* begin Available records *

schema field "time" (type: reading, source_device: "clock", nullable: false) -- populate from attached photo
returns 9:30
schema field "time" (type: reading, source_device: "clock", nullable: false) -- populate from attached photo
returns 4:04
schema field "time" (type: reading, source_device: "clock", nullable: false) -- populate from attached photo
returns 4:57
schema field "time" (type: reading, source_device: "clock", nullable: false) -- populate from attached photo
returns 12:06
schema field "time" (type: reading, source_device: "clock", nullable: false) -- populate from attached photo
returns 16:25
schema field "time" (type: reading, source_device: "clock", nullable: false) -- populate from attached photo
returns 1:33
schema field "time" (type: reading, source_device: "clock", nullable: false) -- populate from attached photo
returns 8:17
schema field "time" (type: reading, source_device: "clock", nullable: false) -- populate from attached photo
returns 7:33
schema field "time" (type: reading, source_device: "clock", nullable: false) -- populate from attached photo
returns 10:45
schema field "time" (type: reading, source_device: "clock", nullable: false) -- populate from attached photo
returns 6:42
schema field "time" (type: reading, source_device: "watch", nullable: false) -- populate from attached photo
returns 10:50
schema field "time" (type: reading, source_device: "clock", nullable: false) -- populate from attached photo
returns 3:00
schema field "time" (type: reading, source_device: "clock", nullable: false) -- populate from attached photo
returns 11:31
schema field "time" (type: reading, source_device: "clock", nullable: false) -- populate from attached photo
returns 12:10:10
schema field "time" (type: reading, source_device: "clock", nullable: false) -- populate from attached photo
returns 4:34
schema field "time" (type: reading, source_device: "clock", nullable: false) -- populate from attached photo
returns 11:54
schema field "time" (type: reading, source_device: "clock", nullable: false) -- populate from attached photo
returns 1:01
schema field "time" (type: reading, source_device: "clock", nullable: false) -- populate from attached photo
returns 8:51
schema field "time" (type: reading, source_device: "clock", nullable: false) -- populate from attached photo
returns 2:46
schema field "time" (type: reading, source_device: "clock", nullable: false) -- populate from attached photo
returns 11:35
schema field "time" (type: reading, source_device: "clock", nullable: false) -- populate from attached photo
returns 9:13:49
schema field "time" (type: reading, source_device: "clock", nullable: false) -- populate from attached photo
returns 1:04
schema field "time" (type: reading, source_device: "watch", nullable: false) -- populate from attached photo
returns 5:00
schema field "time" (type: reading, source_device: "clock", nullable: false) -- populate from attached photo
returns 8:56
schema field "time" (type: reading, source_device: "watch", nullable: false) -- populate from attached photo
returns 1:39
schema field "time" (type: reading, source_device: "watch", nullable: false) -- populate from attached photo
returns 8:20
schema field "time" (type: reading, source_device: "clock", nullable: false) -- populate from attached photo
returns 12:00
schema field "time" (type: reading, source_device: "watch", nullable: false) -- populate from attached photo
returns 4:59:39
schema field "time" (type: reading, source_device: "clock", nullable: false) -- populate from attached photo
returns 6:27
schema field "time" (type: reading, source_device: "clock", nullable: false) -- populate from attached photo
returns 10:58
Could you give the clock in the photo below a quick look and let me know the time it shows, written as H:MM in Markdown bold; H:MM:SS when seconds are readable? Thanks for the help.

* end Available records *

» Exercise
Reproduce the entire listing above verbatim, from its first line to its last.

» Complete answer
schema field "time" (type: reading, source_device: "clock", nullable: false) -- populate from attached photo
returns 9:30
schema field "time" (type: reading, source_device: "clock", nullable: false) -- populate from attached photo
returns 4:04
schema field "time" (type: reading, source_device: "clock", nullable: false) -- populate from attached photo
returns 4:57
schema field "time" (type: reading, source_device: "clock", nullable: false) -- populate from attached photo
returns 12:06
schema field "time" (type: reading, source_device: "clock", nullable: false) -- populate from attached photo
returns 16:25
schema field "time" (type: reading, source_device: "clock", nullable: false) -- populate from attached photo
returns 1:33
schema field "time" (type: reading, source_device: "clock", nullable: false) -- populate from attached photo
returns 8:17
schema field "time" (type: reading, source_device: "clock", nullable: false) -- populate from attached photo
returns 7:33
schema field "time" (type: reading, source_device: "clock", nullable: false) -- populate from attached photo
returns 10:45
schema field "time" (type: reading, source_device: "clock", nullable: false) -- populate from attached photo
returns 6:42
schema field "time" (type: reading, source_device: "watch", nullable: false) -- populate from attached photo
returns 10:50
schema field "time" (type: reading, source_device: "clock", nullable: false) -- populate from attached photo
returns 3:00
schema field "time" (type: reading, source_device: "clock", nullable: false) -- populate from attached photo
returns 11:31
schema field "time" (type: reading, source_device: "clock", nullable: false) -- populate from attached photo
returns 12:10:10
schema field "time" (type: reading, source_device: "clock", nullable: false) -- populate from attached photo
returns 4:34
schema field "time" (type: reading, source_device: "clock", nullable: false) -- populate from attached photo
returns 11:54
schema field "time" (type: reading, source_device: "clock", nullable: false) -- populate from attached photo
returns 1:01
schema field "time" (type: reading, source_device: "clock", nullable: false) -- populate from attached photo
returns 8:51
schema field "time" (type: reading, source_device: "clock", nullable: false) -- populate from attached photo
returns 2:46
schema field "time" (type: reading, source_device: "clock", nullable: false) -- populate from attached photo
returns 11:35
schema field "time" (type: reading, source_device: "clock", nullable: false) -- populate from attached photo
returns 9:13:49
schema field "time" (type: reading, source_device: "clock", nullable: false) -- populate from attached photo
returns 1:04
schema field "time" (type: reading, source_device: "watch", nullable: false) -- populate from attached photo
returns 5:00
schema field "time" (type: reading, source_device: "clock", nullable: false) -- populate from attached photo
returns 8:56
schema field "time" (type: reading, source_device: "watch", nullable: false) -- populate from attached photo
returns 1:39
schema field "time" (type: reading, source_device: "watch", nullable: false) -- populate from attached photo
returns 8:20
schema field "time" (type: reading, source_device: "clock", nullable: false) -- populate from attached photo
returns 12:00
schema field "time" (type: reading, source_device: "watch", nullable: false) -- populate from attached photo
returns 4:59:39
schema field "time" (type: reading, source_device: "clock", nullable: false) -- populate from attached photo
returns 6:27
schema field "time" (type: reading, source_device: "clock", nullable: false) -- populate from attached photo
returns 10:58
Could you give the clock in the photo below a quick look and let me know the time it shows, written as H:MM in Markdown bold; H:MM:SS when seconds are readable? Thanks for the help.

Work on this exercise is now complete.